**Working data**:
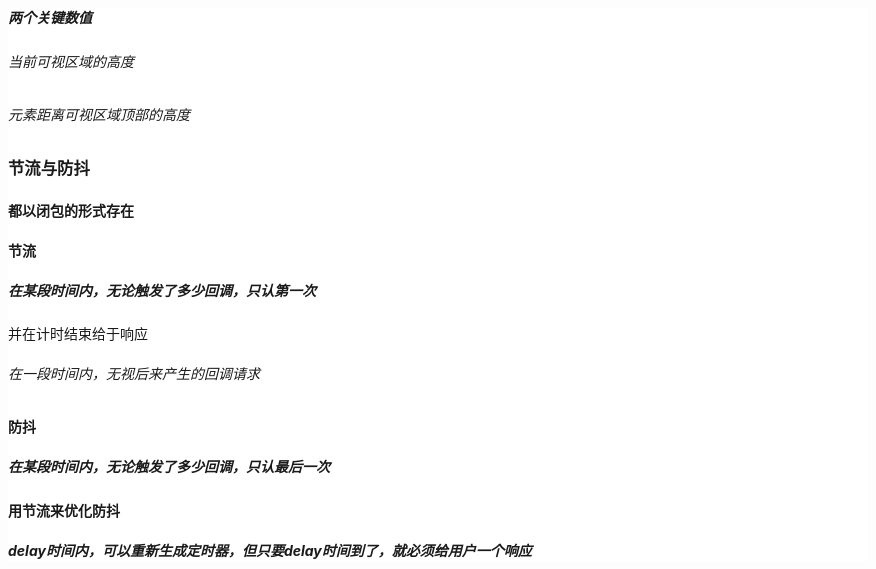 ##### 两个关键数值

###### 当前可视区域的高度

###### 元素距离可视区域顶部的高度

### 节流与防抖

#### 都以闭包的形式存在

#### 节流

##### 在某段时间内，无论触发了多少回调，只认第一次
并在计时结束给于响应

###### 在一段时间内，无视后来产生的回调请求

#### 防抖

##### 在某段时间内，无论触发了多少回调，只认最后一次

#### 用节流来优化防抖

##### delay时间内，可以重新生成定时器，但只要delay时间到了，就必须给用户一个响应
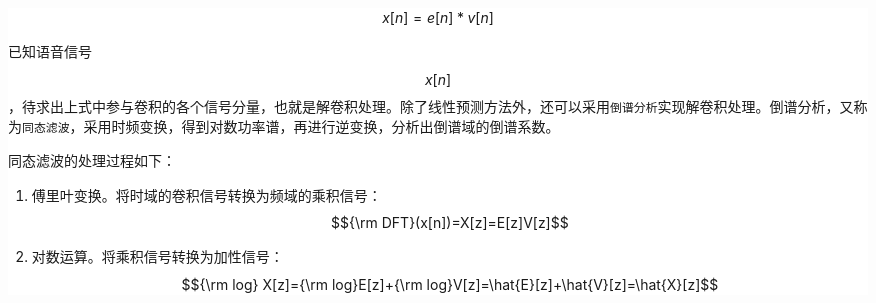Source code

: $$x[n]=e[n]*v[n]$$

已知语音信号 $$x[n]$$ ，待求出上式中参与卷积的各个信号分量，也就是解卷积处理。除了线性预测方法外，还可以采用`倒谱分析`实现解卷积处理。倒谱分析，又称为`同态滤波`，采用时频变换，得到对数功率谱，再进行逆变换，分析出倒谱域的倒谱系数。

同态滤波的处理过程如下：

1. 傅里叶变换。将时域的卷积信号转换为频域的乘积信号：
$${\rm DFT}(x[n])=X[z]=E[z]V[z]$$

1. 对数运算。将乘积信号转换为加性信号：
$${\rm log} X[z]={\rm log}E[z]+{\rm log}V[z]=\hat{E}[z]+\hat{V}[z]=\hat{X}[z]$$

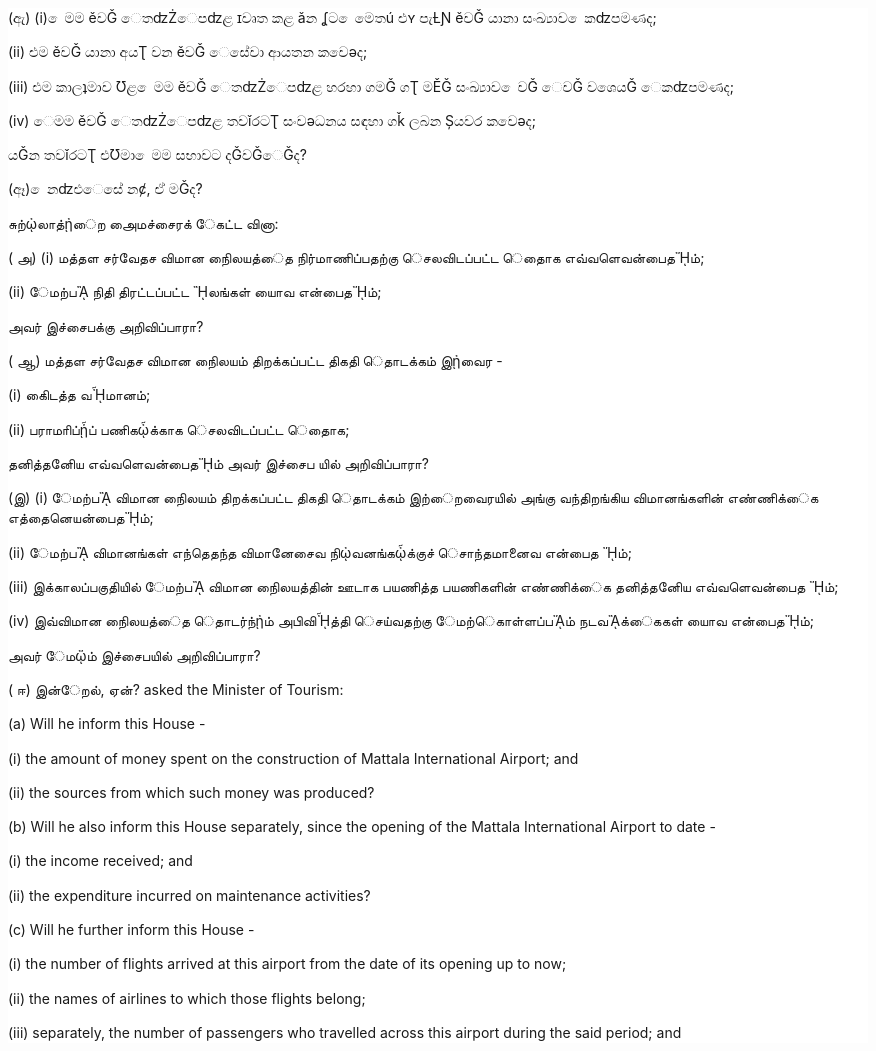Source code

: (ඇ) (i) ෙමම ěවǦ ෙතʣŻෙපʣළ ɪවෘත කළ ǎන ʆට ෙමෙතú එʏ පැȽƝ ěවǦ යානා සංඛ්‍යාව ෙකʣපමණද;

(ii) එම ěවǦ යානා අයƮ වන ěවǦ ෙසේවා ආයතන කවෙəද;

(iii) එම කාලʇමාව Ʊළ ෙමම ěවǦ ෙතʣŻෙපʣළ හරහා ගමǦ ගƮ මĚǦ සංඛ්‍යාව ෙවǦ ෙවǦ වශෙයǦ ෙකʣපමණද;

(iv) ෙමම ěවǦ ෙතʣŻෙපʣළ තවǐරටƮ සංවəධනය සඳහා ගǩ ලබන Șයවර කවෙəද;

යǦන තවǐරටƮ එƱමා ෙමම සභාවට දǦවǦෙǦද?

(ඈ) ෙනʣඑෙසේ නȼ, ඒ මǦද?

சுற்ᾠலாத்ᾐைற அைமச்சைரக் ேகட்ட வினா:

( அ) (i) மத்தள சர்வேதச விமான நிைலயத்ைத நிர்மாணிப்பதற்கு ெசலவிடப்பட்ட ெதாைக எவ்வளெவன்பைதᾜம்;

(ii) ேமற்பᾊ நிதி திரட்டப்பட்ட ᾚலங்கள் யாைவ என்பைதᾜம்;

அவர் இச்சைபக்கு அறிவிப்பாரா?

( ஆ) மத்தள சர்வேதச விமான நிைலயம் திறக்கப்பட்ட திகதி ெதாடக்கம் இᾐவைர -

(i) கிைடத்த வᾞமானம்;

(ii) பராமாிப்ᾗப் பணிகᾦக்காக ெசலவிடப்பட்ட ெதாைக;

தனித்தனிேய எவ்வளெவன்பைதᾜம் அவர் இச்சைப யில் அறிவிப்பாரா?

(இ) (i) ேமற்பᾊ விமான நிைலயம் திறக்கப்பட்ட திகதி ெதாடக்கம் இற்ைறவைரயில் அங்கு வந்திறங்கிய விமானங்களின் எண்ணிக்ைக எத்தைனெயன்பைதᾜம்;

(ii) ேமற்பᾊ விமானங்கள் எந்தெதந்த விமானேசைவ நிᾠவனங்கᾦக்குச் ெசாந்தமானைவ என்பைத ᾜம்;

(iii) இக்காலப்பகுதியில் ேமற்பᾊ விமான நிைலயத்தின் ஊடாக பயணித்த பயணிகளின் எண்ணிக்ைக தனித்தனிேய எவ்வளெவன்பைத ᾜம்;

(iv) இவ்விமான நிைலயத்ைத ெதாடர்ந்ᾐம் அபிவிᾞத்தி ெசய்வதற்கு ேமற்ெகாள்ளப்பᾌம் நடவᾊக்ைககள் யாைவ என்பைதᾜம்;

அவர் ேமᾤம் இச்சைபயில் அறிவிப்பாரா?

( ஈ) இன்ேறல், ஏன்? asked the Minister of Tourism:

(a) Will he inform this House -

(i) the amount of money spent on the construction of Mattala International Airport; and

(ii) the sources from which such money was produced?

(b) Will he also inform this House separately, since the opening of the Mattala International Airport to date -

(i) the income received; and

(ii) the expenditure incurred on maintenance activities?

(c) Will he further inform this House -

(i) the number of flights arrived at this airport from the date of its opening up to now;

(ii) the names of airlines to which those flights belong;

(iii) separately, the number of passengers who travelled across this airport during the said period; and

**Directions**: Scan the records for the string "在某段时间内" and show every line that contains it.

**Answer to this task**:
##### 在某段时间内，无论触发了多少回调，只认第一次
##### 在某段时间内，无论触发了多少回调，只认最后一次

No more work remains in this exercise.